Colorado has safest drivers; DC's most likely to crash -report
By Karen Brooks
AUSTIN, Texas |
(Reuters) - The best drivers in the United States live in northern Colorado, while motorists on the crowded roadways of Washington, D.C., are twice as likely to crash as the national average, according to Allstate America's Best Drivers Report released this week.
Drivers in the nation's capital get involved in crashes once every 4.8 years on average, compared with a national average of once per decade. The most dangerous cities to drive in after Washington are Baltimore; Providence; Hialeah, Florida and Glendale, California.

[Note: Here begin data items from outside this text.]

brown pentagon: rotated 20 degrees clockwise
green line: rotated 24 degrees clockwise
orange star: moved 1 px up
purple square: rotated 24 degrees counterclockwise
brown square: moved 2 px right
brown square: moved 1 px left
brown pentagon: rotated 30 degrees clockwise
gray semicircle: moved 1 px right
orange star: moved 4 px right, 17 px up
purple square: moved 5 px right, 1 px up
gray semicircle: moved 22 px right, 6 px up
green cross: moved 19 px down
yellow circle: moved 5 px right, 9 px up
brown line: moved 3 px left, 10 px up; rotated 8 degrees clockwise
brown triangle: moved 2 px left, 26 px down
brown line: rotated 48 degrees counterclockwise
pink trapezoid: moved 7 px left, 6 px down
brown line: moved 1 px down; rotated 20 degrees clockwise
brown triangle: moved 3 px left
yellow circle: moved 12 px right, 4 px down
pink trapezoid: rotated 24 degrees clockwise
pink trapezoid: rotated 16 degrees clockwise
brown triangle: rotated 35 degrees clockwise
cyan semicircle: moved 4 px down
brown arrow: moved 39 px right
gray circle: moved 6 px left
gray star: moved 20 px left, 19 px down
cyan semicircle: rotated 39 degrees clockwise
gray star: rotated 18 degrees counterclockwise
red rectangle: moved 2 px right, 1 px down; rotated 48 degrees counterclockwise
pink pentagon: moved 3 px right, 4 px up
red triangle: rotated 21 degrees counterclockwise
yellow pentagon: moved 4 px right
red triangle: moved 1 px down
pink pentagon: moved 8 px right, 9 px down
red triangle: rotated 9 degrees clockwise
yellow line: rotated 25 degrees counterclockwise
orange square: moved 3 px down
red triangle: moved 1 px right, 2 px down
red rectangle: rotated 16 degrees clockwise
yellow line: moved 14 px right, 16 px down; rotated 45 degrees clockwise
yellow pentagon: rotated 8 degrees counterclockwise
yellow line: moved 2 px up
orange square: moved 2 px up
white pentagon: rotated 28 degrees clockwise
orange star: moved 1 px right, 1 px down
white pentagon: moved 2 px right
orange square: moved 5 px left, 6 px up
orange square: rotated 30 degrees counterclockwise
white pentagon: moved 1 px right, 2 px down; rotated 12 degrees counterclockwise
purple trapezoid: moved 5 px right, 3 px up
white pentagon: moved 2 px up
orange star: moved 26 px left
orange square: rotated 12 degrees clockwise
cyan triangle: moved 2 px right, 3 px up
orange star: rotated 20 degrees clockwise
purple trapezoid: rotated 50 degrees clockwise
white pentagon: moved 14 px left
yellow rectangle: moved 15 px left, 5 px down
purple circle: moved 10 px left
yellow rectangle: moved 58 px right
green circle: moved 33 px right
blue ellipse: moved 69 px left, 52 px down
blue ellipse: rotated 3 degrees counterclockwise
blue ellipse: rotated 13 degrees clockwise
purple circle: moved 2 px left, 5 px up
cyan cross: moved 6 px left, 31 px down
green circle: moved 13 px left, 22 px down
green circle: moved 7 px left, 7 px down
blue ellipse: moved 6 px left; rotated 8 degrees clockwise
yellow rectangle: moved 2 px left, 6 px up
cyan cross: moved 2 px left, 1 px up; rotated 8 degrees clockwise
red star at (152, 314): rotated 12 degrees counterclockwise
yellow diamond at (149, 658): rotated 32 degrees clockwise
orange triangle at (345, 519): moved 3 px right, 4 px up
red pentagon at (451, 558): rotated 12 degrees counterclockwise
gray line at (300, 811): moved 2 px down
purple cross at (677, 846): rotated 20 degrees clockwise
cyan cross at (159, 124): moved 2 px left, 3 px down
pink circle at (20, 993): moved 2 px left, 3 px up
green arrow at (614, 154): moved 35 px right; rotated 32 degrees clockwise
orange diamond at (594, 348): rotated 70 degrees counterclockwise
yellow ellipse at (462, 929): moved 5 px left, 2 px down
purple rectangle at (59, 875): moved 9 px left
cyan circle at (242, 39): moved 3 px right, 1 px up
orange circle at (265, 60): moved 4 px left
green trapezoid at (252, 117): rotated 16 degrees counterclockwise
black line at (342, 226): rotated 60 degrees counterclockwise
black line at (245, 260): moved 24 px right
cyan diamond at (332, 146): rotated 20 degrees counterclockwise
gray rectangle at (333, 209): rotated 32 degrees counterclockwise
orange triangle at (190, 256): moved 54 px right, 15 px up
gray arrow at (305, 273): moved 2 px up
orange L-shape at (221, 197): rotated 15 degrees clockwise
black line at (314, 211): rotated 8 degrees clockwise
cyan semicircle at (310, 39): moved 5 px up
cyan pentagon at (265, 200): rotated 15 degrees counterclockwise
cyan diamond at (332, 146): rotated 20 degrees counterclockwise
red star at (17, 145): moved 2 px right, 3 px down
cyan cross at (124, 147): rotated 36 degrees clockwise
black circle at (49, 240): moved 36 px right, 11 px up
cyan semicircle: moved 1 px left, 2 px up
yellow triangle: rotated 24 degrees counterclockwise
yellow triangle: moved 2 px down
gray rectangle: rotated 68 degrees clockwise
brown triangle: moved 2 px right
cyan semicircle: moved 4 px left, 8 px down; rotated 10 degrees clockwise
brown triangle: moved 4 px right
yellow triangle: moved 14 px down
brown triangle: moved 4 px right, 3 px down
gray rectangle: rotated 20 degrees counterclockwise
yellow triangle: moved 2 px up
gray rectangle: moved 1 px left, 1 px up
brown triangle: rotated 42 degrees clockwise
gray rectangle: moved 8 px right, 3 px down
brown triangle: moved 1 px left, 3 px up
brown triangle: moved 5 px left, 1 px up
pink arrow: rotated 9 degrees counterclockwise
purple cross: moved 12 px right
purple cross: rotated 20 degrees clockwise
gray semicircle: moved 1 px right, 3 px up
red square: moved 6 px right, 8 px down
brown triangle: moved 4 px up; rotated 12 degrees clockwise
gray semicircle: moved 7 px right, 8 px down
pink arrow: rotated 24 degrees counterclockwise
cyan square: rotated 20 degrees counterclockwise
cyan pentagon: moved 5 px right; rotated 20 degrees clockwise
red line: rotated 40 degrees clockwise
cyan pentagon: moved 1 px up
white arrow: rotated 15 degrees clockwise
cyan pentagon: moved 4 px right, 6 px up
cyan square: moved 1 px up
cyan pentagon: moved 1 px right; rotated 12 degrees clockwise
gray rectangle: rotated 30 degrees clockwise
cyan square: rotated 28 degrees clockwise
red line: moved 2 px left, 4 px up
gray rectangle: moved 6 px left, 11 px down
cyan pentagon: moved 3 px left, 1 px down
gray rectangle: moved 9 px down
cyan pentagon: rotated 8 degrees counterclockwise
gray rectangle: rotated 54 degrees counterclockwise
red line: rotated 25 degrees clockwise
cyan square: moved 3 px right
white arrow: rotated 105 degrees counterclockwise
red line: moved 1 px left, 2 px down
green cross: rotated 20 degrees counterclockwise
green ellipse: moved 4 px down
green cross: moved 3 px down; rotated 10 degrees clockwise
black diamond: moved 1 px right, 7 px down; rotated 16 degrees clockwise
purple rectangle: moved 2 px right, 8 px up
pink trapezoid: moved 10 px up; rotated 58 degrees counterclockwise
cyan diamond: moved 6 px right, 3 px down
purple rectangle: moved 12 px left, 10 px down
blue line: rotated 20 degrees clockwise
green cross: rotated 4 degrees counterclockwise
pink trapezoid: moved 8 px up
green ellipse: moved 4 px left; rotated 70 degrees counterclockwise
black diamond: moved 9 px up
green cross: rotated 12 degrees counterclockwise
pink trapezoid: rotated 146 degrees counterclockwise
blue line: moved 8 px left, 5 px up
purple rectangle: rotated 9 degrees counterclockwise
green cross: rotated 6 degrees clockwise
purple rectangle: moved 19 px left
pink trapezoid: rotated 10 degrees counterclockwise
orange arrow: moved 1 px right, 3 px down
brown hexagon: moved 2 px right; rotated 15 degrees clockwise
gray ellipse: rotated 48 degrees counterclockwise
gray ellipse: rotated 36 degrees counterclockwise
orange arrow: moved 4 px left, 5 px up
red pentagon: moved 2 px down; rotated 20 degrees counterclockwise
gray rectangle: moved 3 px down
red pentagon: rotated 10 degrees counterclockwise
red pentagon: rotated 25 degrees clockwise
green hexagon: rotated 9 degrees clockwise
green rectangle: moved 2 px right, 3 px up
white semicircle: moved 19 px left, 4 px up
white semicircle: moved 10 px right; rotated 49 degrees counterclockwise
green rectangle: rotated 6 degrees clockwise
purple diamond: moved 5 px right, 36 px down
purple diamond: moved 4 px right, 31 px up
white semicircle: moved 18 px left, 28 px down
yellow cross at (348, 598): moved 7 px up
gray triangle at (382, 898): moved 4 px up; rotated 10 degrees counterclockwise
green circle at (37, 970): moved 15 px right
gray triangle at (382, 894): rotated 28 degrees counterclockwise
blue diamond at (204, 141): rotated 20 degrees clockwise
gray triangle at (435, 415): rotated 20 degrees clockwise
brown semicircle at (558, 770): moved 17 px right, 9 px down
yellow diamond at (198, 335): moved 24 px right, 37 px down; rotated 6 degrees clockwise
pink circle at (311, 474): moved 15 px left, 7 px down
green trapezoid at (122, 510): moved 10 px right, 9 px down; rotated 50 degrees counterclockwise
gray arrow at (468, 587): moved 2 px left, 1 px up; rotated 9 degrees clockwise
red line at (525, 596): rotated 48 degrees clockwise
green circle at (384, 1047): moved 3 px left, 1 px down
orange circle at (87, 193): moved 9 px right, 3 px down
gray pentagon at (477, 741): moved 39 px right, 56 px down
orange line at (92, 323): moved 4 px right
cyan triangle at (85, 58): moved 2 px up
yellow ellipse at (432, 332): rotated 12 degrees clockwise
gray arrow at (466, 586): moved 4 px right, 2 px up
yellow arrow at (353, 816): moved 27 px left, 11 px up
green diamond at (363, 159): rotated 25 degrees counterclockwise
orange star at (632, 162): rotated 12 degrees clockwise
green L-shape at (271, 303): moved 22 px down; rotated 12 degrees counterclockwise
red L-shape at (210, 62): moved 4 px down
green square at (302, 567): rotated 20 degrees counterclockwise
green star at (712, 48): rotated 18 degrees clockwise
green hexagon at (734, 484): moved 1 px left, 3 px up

New York drivers have crashes on average once every 7.3 years, while those in Chicago and Houston crash once every 8 years.
By way of comparison, the average driver in Fort Collins, Colorado, crashes every 13.9 years. The next-safest cities were Boise, Idaho; Sioux Falls, South Dakota; Brownsville, Texas and Madison, Wisconsin.
The report, released Tuesday, surveyed Allstate insurance claims over 2011 and 2012 in 200 of the United States' largest cities to determine how often drivers there have crashes.
The company uses the two-year time frame in each annual report to mitigate any spikes in the numbers due to weather events or similar unusual influences on the statistics.
Allstate drivers make up about 10 percent of all insured motorists nationwide, the report said.
The report draws distinctions between driving in big cities, where traffic, emergencies, public transportation and simply getting lost pose more dangers, and small-town driving, where high speed limits, fewer crosswalks and large vehicles are among the most common threats.
Indeed, almost all of the 20 cities with the safest drivers have less than half a million residents, the largest of them Tucson, Arizona, with 524,000 residents and crashes happening to drivers about once every 11.4 years - similar to Lincoln, Nebraska, which is about half the size.
Larger or more crowded cities landed on the bottom of the list. The 20 least safe cities for drivers include Los Angeles, Philadelphia, San Francisco, Newark and Miami.